What I can glean from the video is that he didn't like what Rise of the Machines did. In that the story, a government organization happens to have set up some early prototypes, and haphazardly hooked Skynet into all their systems, even giving it access of all the nukes - because, you know, why not? As I explained above, Cameron seems to believe this is kind of a silly story, and that the better story is with the scientists who good intentions, and the military with the intentions to weaponize. The AI being "out of control" didn't occur when Skynet became self-aware, it was when those scientists with good intentions lost control to military organizations (and potentially maybe hacker-groups and such) with weaponization and genocidal goals.

All of this seems much closer to the original vision. The first film establishes the technology from the future, the second one has Sarah Conner raging out against the scientists who built the AI. so...

MY THOUGHTS ON THE THIRD FILM'S STORY
based on James Cameron's interview.

30 years later, AI is again reaching the sort of levels of (Terminator style) learning computers. They look like the next big optimistic step. Sarah is against it, but most people see her as a bit of a cook who will hold back the progress of civilization - and written well, it should really appear to be the case. The problem is NOT with machines becoming self-aware and conspiring amongst themselves to overthrow humanity, but rather with hacker groups taking advantage of this AI technology for malicious purposes. The major issue occurs when rival nations begin developing it for use against each other in a sort of AI-arms race. Each government making things bigger and more dangerous, building armies of machines - AI-controlled drones, tanks, and classic T-800 style assassins.

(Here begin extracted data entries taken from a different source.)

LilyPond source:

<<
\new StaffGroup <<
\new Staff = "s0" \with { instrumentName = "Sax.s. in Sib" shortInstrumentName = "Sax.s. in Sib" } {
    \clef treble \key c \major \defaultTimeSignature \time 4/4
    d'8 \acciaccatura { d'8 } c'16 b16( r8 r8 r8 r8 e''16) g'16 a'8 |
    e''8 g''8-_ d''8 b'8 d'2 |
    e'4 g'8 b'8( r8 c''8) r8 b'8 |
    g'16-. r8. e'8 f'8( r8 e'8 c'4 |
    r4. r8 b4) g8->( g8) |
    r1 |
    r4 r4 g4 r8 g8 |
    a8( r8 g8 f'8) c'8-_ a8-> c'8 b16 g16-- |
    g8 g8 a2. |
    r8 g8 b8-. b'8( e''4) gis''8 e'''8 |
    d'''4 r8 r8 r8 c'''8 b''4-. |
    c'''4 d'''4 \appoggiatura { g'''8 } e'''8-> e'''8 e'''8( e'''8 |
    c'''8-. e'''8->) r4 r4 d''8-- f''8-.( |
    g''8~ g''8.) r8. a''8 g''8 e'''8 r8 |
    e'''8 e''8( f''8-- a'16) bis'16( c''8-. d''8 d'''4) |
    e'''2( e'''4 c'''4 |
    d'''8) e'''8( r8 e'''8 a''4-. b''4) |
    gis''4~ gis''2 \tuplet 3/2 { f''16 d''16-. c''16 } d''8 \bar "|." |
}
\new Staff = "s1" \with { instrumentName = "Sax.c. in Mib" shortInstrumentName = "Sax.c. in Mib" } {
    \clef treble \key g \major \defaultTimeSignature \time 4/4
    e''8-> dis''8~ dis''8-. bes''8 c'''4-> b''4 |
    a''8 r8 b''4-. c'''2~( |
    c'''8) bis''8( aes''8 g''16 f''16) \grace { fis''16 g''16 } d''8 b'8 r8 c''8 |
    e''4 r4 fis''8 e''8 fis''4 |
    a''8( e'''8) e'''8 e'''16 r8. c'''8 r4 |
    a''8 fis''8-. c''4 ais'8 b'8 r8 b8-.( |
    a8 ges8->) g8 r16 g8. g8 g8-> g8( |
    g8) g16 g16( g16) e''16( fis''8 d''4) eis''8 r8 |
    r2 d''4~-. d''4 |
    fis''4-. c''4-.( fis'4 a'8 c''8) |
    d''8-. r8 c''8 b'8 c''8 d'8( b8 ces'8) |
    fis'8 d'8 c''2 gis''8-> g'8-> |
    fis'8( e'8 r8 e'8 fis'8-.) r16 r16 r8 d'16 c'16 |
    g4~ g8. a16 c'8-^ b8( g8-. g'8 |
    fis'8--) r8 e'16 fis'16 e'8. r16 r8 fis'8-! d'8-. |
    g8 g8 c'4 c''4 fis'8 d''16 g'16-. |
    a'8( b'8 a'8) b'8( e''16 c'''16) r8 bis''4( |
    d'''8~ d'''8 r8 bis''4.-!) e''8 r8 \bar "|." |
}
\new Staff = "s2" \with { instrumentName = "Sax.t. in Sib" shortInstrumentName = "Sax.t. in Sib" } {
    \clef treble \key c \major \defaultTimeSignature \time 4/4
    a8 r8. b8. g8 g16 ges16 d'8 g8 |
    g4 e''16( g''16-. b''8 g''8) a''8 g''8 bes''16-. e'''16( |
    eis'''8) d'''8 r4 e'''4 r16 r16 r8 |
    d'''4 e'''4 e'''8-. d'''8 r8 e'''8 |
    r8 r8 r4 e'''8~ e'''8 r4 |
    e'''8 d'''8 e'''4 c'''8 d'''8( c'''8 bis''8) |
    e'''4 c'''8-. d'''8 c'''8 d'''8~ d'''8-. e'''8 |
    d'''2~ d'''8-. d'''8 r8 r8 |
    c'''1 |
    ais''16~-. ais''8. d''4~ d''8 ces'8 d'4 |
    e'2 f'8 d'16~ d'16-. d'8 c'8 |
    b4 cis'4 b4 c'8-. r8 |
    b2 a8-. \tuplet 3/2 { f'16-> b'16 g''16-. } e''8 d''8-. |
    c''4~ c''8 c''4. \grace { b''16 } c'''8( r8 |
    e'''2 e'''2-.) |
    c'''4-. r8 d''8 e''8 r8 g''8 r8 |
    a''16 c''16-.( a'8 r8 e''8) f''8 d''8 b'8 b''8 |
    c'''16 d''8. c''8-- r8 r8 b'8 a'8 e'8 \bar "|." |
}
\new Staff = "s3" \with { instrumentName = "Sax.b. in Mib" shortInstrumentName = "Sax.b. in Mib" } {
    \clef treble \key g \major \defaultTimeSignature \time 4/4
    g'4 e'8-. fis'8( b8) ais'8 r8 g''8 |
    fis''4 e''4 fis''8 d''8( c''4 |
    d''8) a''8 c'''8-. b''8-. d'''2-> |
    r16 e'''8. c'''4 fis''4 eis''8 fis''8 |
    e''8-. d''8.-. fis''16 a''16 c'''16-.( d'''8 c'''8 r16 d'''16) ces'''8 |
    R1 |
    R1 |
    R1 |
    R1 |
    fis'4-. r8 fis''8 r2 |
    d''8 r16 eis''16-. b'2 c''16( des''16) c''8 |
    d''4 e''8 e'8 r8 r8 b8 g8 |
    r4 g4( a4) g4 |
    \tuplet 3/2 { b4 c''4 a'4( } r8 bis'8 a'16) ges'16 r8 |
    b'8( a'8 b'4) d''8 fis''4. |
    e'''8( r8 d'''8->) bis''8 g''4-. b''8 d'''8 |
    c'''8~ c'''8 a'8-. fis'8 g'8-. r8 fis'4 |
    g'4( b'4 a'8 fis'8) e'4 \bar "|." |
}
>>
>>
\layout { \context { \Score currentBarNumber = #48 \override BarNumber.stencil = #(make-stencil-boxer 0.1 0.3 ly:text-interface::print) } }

Will there be a Skynet this time around? I don't think so. Skynet was effectively dead in T2, and making it re-manifest itself 30 years later seems a little lazy and uninspired. I also don't think there will be a judgment day in the same way that T1 and T2 had it as an impending disaster - Cameron noted he is less concerned about nukes this time around. I think he wants to explore new ground rather than retread ground in the way the non-Cameron Terminator films did. It doesn't need to shed everything, because T-800 style assassins and HK style drones are still applicable today. Although, I think the idea of an AI controlled nuclear launch system is definitely not; if anything, it would be something more like advance SDI to block nuclear attacks.